A San Antonio, Texas man convicted last week of killing his brother in 2016 allegedly over the family home and burying his body in a shallow grave in the dunes of the Padre Island National Seashore, was sentenced Monday to 50 years in prison.
It took a Bexar County jury a little over two hours to sentence Gregorio Barrera, 50, in the death of Andres Barrera, 46, whose remains were found Sept. 25, 2016, in Kleberg County on the north shore.
In a tearful victim impact statement, Martha Barrera told her brother Gregorio Barrera that his fatal decision “affected our lives, our kids,” and that things would never be the same.
“We were supposed to look out for each other after mom and dad died,” Martha Barrera sobbed. “Who gave you the right to kill our little brother? He never hurt anybody.”
Officials from the counties of Kleberg and Nueces testified in the guilt-innocence phase that the remains had been buried in 3 feet of sand in the dunes and had been there for several weeks because his internal organs had decomposed and bones were missing due toanimal activity.
The men’s sisters testified that Andres Barrera was living in an apartment while he renovated the family home in the 8700 block of Sage Brush on the Northeast Side. Gregorio Barrera lived at the home but his brother had him evicted after the men fought.
Before the state rested its case in the punishment phase, which began Monday morning, the jury heard from two San Anonio police officers who testified they seized from Gregorio Barrera’s backyard a stolen lawnmower that belonged to his neighbor and numerous tools in the garage that were not his. Prosecutors also introduced his arrest record, which included a DWI charge and a theft offense.
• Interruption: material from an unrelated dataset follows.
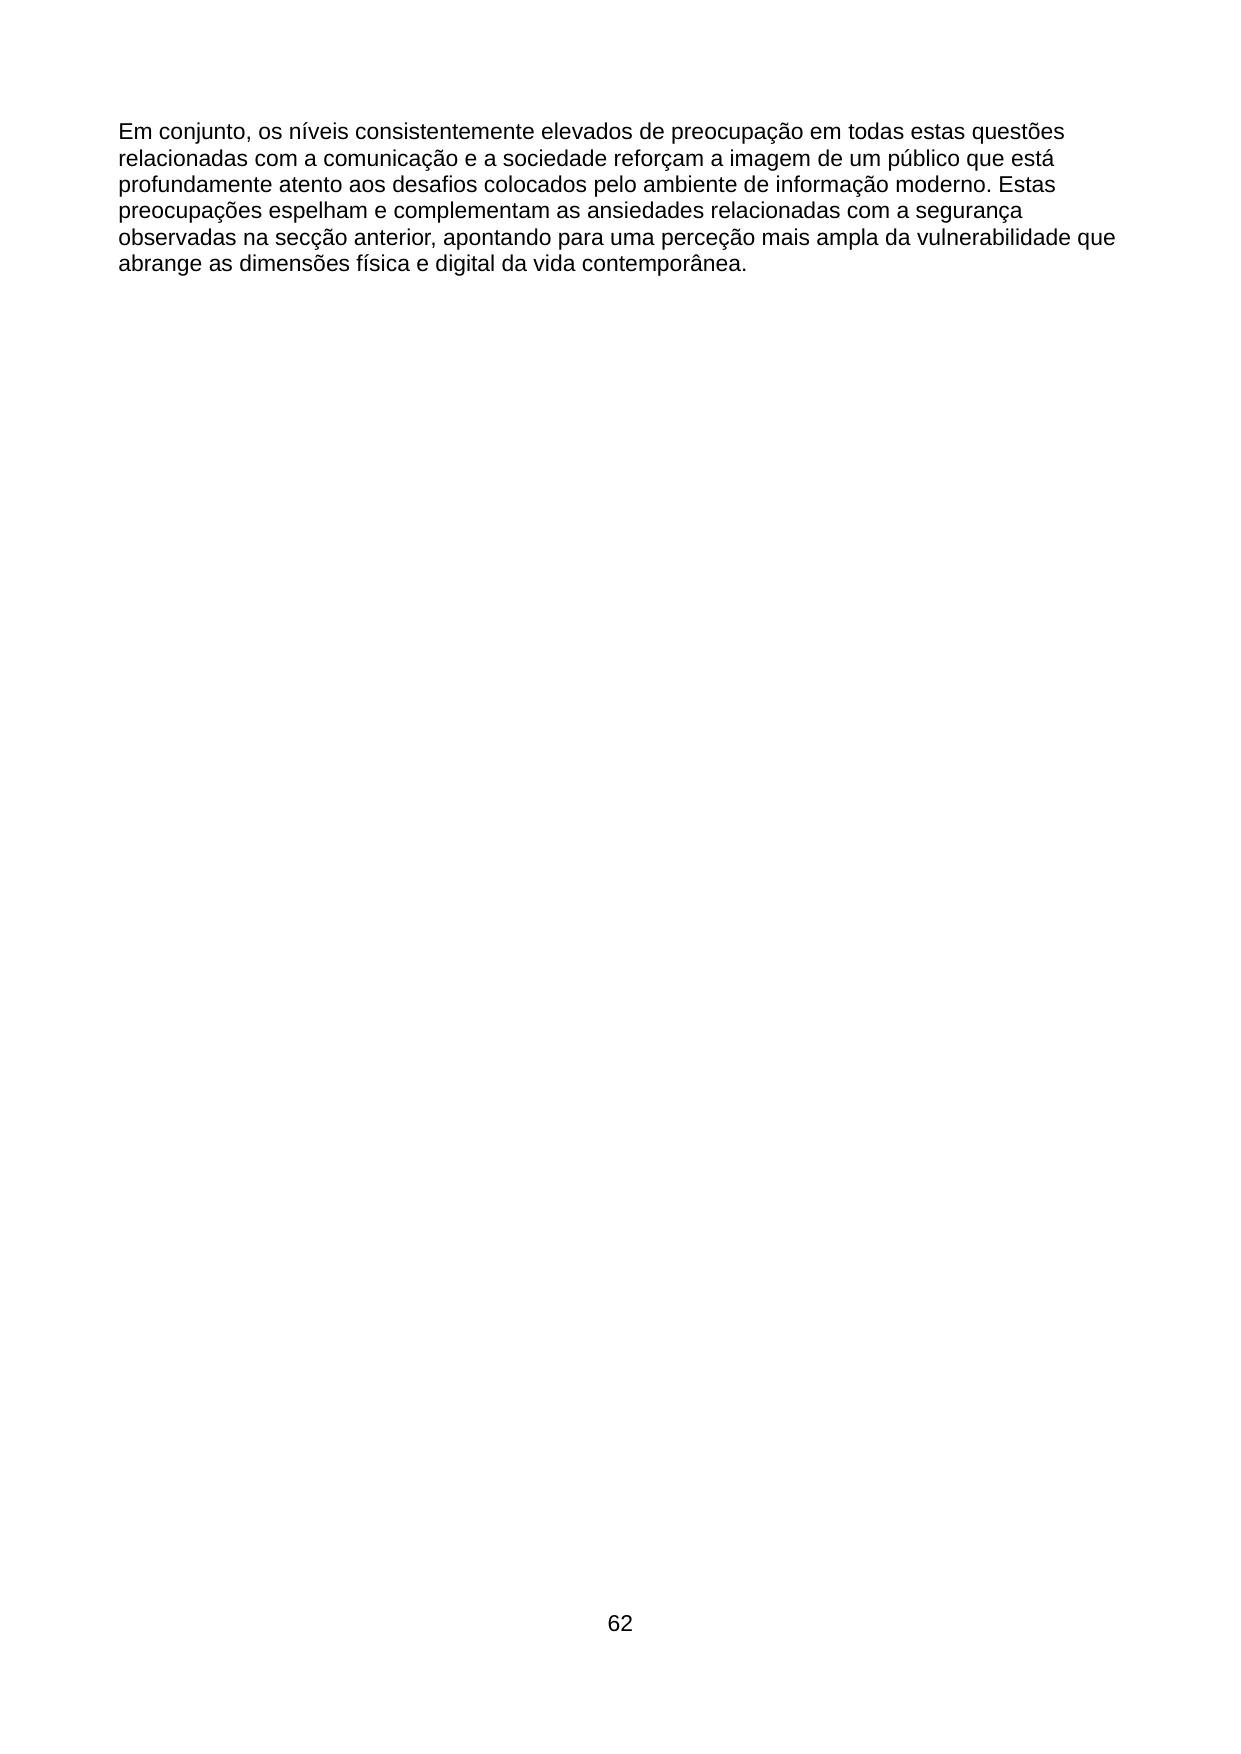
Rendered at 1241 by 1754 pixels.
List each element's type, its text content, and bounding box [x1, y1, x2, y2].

text Em conjunto, os níveis consistentemente elevados de preocupação em todas estas questões relacionadas com a comunicação e a sociedade reforçam a imagem de um público que está profundamente atento aos desafios colocados pelo ambiente de informação moderno. Estas preocupações espelham e complementam as ansiedades relacionadas com a segurança observadas na secção anterior, apontando para uma perceção mais ampla da vulnerabilidade que abrange as dimensões física e digital da vida contemporânea. [118, 118, 1122, 276]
Defense attorney Cornelius Cox told the jury in his closing argument that he did not agree with their verdict of guilt because he felt the state did not prove that his client killed his brother, but that he respected them for it.
“The community says you should send a message,” Cox told the jury. “The problem with that approach is that this is not just a numbers game,” regarding years of punishment.
Referencing the 1970s novel “Future Shock,” by Alvin Toffler, Cox equated his client’s conviction and potential life sentence as relegating him to be in a “throw-away society,” which is detailed in Chapter 4 of the book.
“I would hate to think that what we would do with humans when things go wrong, they make poor judgments, or do certain things as a society, we would just cast them away,” he said.
Cox did not throw a number out for sentencing, but reminded the jurors that his client cared for his dying mother.
“I hope that you would reach a fair and just sentence,” he told the jury.
In her closing argument, prosecutor Kimberly Gonzalez told the jury it was ironic that Cox would reference a “throw-away society.”
“He (Cox) wants to talk about a throw-away society. That’s just what he (Gregorio Barrera) did to his little brother,” Gonzalez told the jury.
Referencing the biblical story of Cain and Abel, Gonzalez quoted scripture: “The Lord says, ‘What have you done? Your brother’s blood calls out to me from the grave,’ and he wants to bring up a throw-away society,” she told the court.
“He (the defendant) threw him (the victim) out there like nothing,” Gonzalez told the jury. “Life is what you get when you murder your brother, steal from your neighbors and dump your brother like nothing.”
The jury began deliberating shortly before 1 p.m.
Gregorio Barrera had faced five to 99 years or life in prison. He will have to serve at least 25 years of his sentence before he is eligible for parole. The case was heard in the 186th state District Court, presided by Judge Jefferson Moore.